Natsume Championship Wrestling's biggest problem is that it doesn't have characters as such, just a suite of bland meat-heads of varying height, tweaked outfits and slightly different haircuts. Where are the mad personas? We want someone with a bit of personality, not some chap called K. Bruto who looks like a bloated Eddie Van Halen after eating a very large carvery dinner.
Their move sets are largely the same too, save for each wrestler's unique finisher and a few aesthetic differences here and there. Some fighters prefer a running clothesline to a dropkick, for example, but the effect is largely the same – you're still knocking some bloke down to the canvas.

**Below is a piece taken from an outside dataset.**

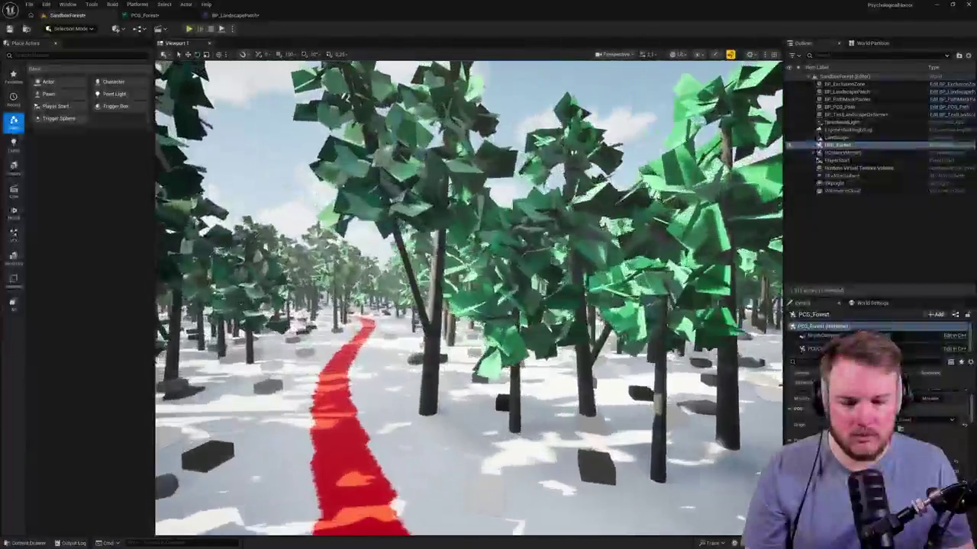
pyautogui.press('e')
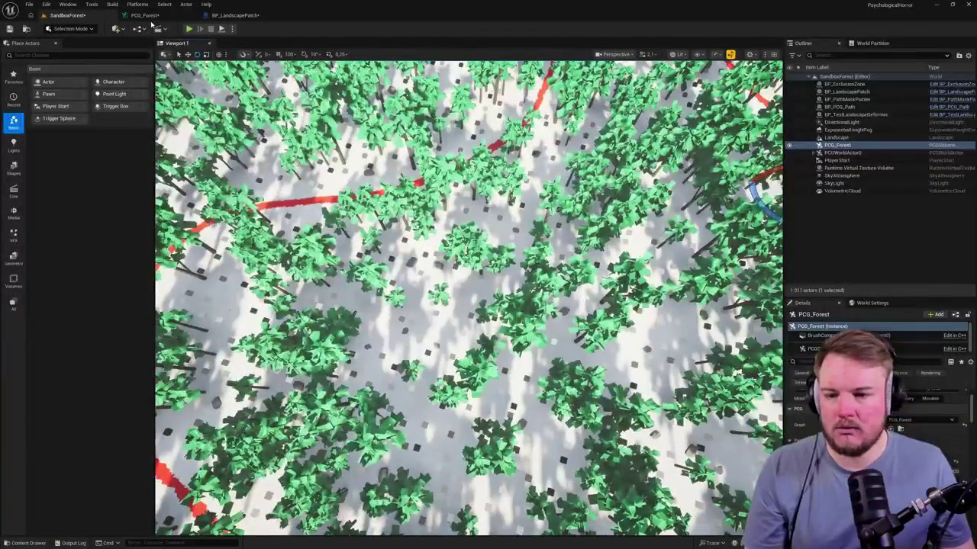
pyautogui.click(145, 15)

It just feels a little flat and lacking in imagination.
Aside from the familiar move-sets Natsume's combat mechanic is quite technical, and we actually had to consult an online fan FAQ to really understand all of the conditional moves and little nuances required to win our first match. The first encounter was a slaughter that saw our six-foot behemoth tossed around like a frisbee until they got pinned. It was embarrassing.
But the more time you spend with this game, the more it starts to reveal a degree of depth. In something of a missed trick there is no practice mode to help you learn the ropes – all you get are two-player exhibition matches, so you have to be prepared to learn through several crushing defeats before it all clicks. The first rule is to not mash buttons when locked into a clinched grapple and, instead, simply input your next move before the opponent does to punish them. Spamming commands will make you lose out every time.
It only gets more layered from there, as there are different commands for picking up your foe when they're laid flat out or stunned in a sitting position. Things you would think simple – such as climbing up on the turnbuckle or tagging in your buddy during a 2v2 match-up are complex and require a trip to the manual or, again, a guide to fully understand.
This is both a plus and a minus in our book, because depth and technicality are rarely negative features in fighting games, but when those rules are obscured, it can often sap the fun out of your experience. All we're saying is: be prepared to invest time into learning this game. Once you know the rules solo play almost becomes redundant on easy and normal modes, because you'll figure out how to time commands so that you win every grapple.
We almost perfected our way through every round of the game's Championship Tournament mode, which shouldn't really happen, but for some reason the CPU mostly tries to throw you. All you have to do is input your next move as soon as their arms lock and you'll never fail. Hard mode narrows the throw window considerably, but chances are you'll still win constantly.
And so it falls to multiplayer to pick this game's broken body off the mat and into the squared-circle of fun. Up to four players can participate here – although the original SNES cart allowed for six with controller port extenders. There are 2v2 tag matches and a round robin mode that can be tailored to include a selection of wrestlers.
It's much more fun with a second person because the grappling feels less mechanical, and it really does become a game of discipline and patience. If you mash inputs to break out of a clinch first you'll easily fail and eat a suplex sandwich for your carelessness, while level- headed players will get their timing down and dish out the hurt before their buddy.
There are some cases where mashing is encouraged and is actually quite fun – such as getting up after a throw, breaking out of submission holds and trying to shrug of your opponent when pinned. There's always something endearing about local play games that involve a degree of mashing, as it creates tension in the room and a playful competitiveness that's often lost in modern online fighters. To that end there's certainly a degree of rose-tinted nostalgia tucked into this game's tight black trunks.
This is no Fire Pro Wrestling, but Natsume's effort is worth looking at if you're a fan of the sport, and if you have other people to play with. You should absolutely avoid this one if you intend on playing solo, however, because it really does become soulless quite fast, thanks in part to the bland roster and predictable CPU.
Natsume Championship Wrestling is passable, but it's surely no slobberknocker – whatever that means. We're not exactly sure.